Kiln Embers


This week I’m taking a break from reviewing single malts and looking at a blended malt instead. Blended Malts, not to be confused with Blended Scotch, is a vatting of single malt casks produced at different distilleries.

Wemyss Malts was founded in 2005 by William Wemyss. William had previous experience in the wine industry but decided that indulging in the family passion for whisky would be the next logical step. The Wemyss family have long established links with the scotch industry – the legendary John Haig built his first distillery on Wemyss land. Many modern distillers use barley grown on the estate to produce their whisky and Cameron Bridge grain distillery is only six miles from the family home at Wemyss Castle.

The company adopted a somewhat unique approach to their releases, naming each whisky for it’s taste and aroma rather than distillery name. The core range of Blended Malts are Spice King, Peat Chimney and The Hive while they also release some excellent Single Cask bottlings and produce the Lord Elcho blend.

Seeking to cement their place in the whisky industry William Wemyss saw potential in the Kingsbarns Distillery project in Fife and invested more than £3 million in 2013 so that the company might own it’s own distillery. Kingsbarns Distillery is built within an 18th century farmstead near to the tourist centre of St Andrews and has been producing spirit as of February 2015. So no whisky to sample just yet, but hopefully we’ll see something from Kingsbarns in the next couple of years.

Fortunately though, we have the rest of the Wemyss range to sample in the meantime and I thought I’d use this review to talk about Kiln Embers.
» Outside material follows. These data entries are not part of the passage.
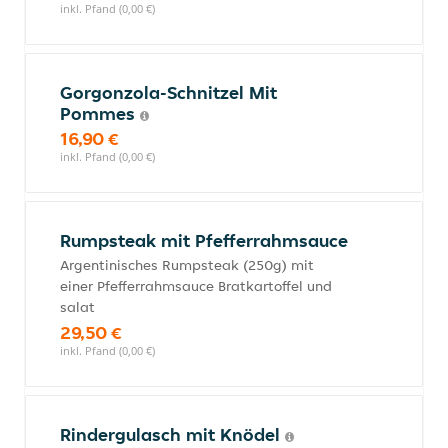
inkl. Pfand (0,00 €)
Gorgonzola-Schnitzel Mit
Pommes
16,90 €
inkl. Pfand (0,00 €)
Rumpsteak mit Pfefferrahmsauce
Argentinisches Rumpsteak (250g) mit
einer Pfefferrahmsauce Bratkartoffel und
salat
29,50 €
inkl. Pfand (0,00 €)
Rindergulasch mit Knödel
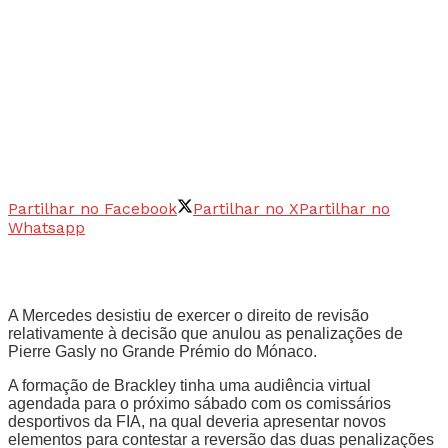
Partilhar no Facebook
Partilhar no X
Partilhar no
Whatsapp
A Mercedes desistiu de exercer o direito de revisão
relativamente à decisão que anulou as penalizações de
Pierre Gasly no Grande Prémio do Mónaco.
A formação de Brackley tinha uma audiência virtual
agendada para o próximo sábado com os comissários
desportivos da FIA, na qual deveria apresentar novos
elementos para contestar a reversão das duas penalizações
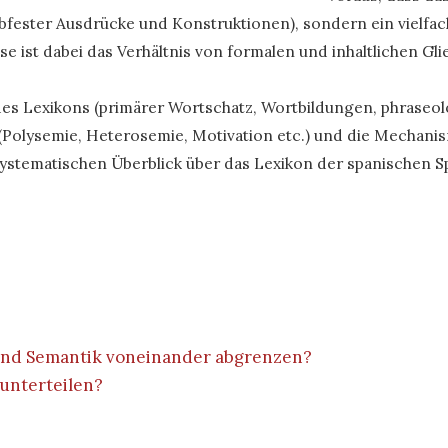
fester Ausdrücke und Konstruktionen), sondern ein vielfach
 ist dabei das Verhältnis von formalen und inhaltlichen Gl
es Lexikons (primärer Wortschatz, Wortbildungen, phraseol
 (Polysemie, Heterosemie, Motivation etc.) und die Mechanism
nen systematischen Überblick über das Lexikon der spanische
e und Semantik voneinander abgrenzen?
 unterteilen?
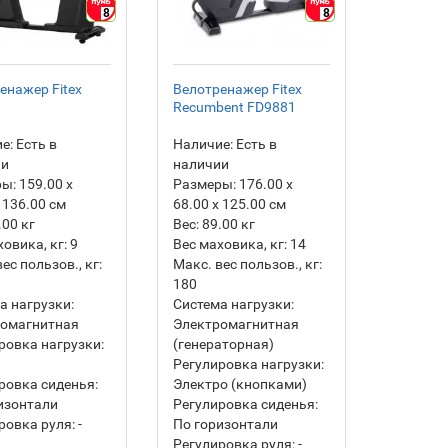
8
8
енажер Fitex
Велотренажер Fitex
Recumbent FD9881
е:
Есть в
Наличие:
Есть в
ии
наличии
ры:
159.00 х
Размеры:
176.00 х
 136.00 см
68.00 х 125.00 см
.00
кг
Вес:
89.00
кг
ховика, кг:
9
Вес маховика, кг:
14
ес пользов., кг:
Макс. вес пользов., кг:
180
а нагрузки:
Система нагрузки:
ромагнитная
Электромагнитная
ровка нагрузки:
(генераторная)
Регулировка нагрузки:
ровка сиденья:
Электро (кнопками)
изонтали
Регулировка сиденья:
ровка руля:
-
По горизонтали
Регулировка руля:
-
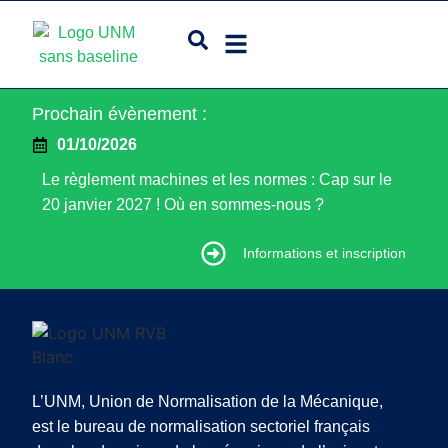
Prochain évènement :
01/10/2026
Le règlement machines et les normes : Cap sur le
20 janvier 2027 ! Où en sommes-nous ?
Informations et inscription
Informations et inscription
L’UNM, Union de Normalisation de la Mécanique,
est le bureau de normalisation sectoriel français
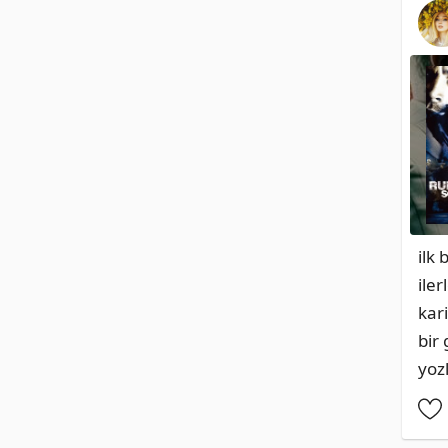
ilk
ile
kar
bir 
yoz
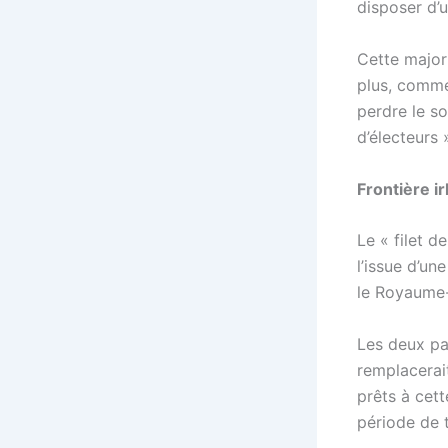
disposer d’
Cette major
plus, comme
perdre le s
d’électeurs 
Frontière i
Le « filet d
l’issue d’un
le Royaume-
Les deux pa
remplacerait
prêts à cett
période de t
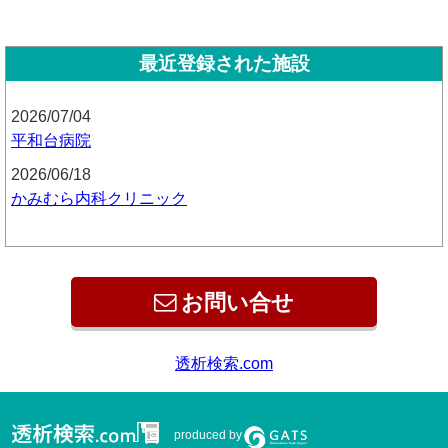
最近登録された施設
2026/07/04
平和台病院
2026/06/18
かみむら内科クリニック
お問い合せ
produced by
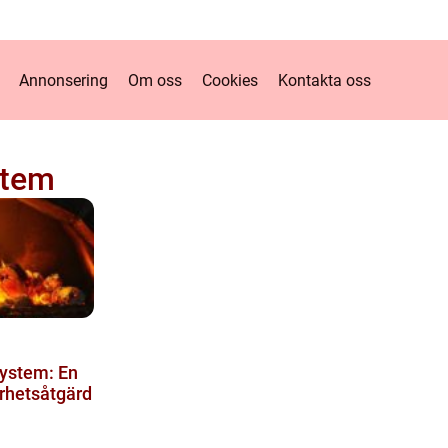
Annonsering
Om oss
Cookies
Kontakta oss
stem
system: En
rhetsåtgärd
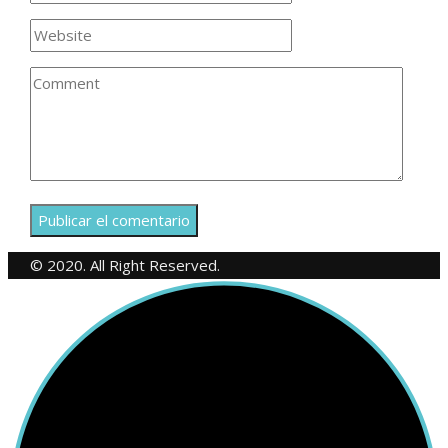
© 2020. All Right Reserved.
This was a limited edition Blended Malt released in 2015 to celebrate 10 years of Wemyss Malts and it apparenlty features twice the single malt content from Islay as their other peated release, Peat Chimney. It has been bottled at 46%, is non-chill filtered and comes in at a very reasonable £40 – £45.

The thought behind the name becomes clear when you nose it. Smoke and Ash leap out at you – like a damp, dying campfire. There’s also Honey, Orange and Lemon and Barley and Biscuit or even Pastry – reminded me a little of an Apple Pie. There’s a lovely silky texture on the palate with Orange and Caramel, lots of Pepper and that Smoke and Ash again with a strong hint of Liquorice.

The ScoresAbout the Scoring…

Smell: 18 / 20. Smokey but not over-poweringly so. There’s a strong Malty quality that shines through as well.

Taste: 18 / 20. Great mouthfeel and well balanced flavours. Again, the smoke is ever-present but doesn’t dominate.

Value for Money: 9.5 / 10. Goes for around £40 in the UK and given the quality it’s a great buy. As the price of some single malts get higher and we are asked to pay more for younger and younger whisky, blended malts like this one represent great value for money.

Overall: 45.5 / 50. Great stuff – assuming you like it smokey. If not, try some of the other releases from Wemyss, you won’t be disappointed.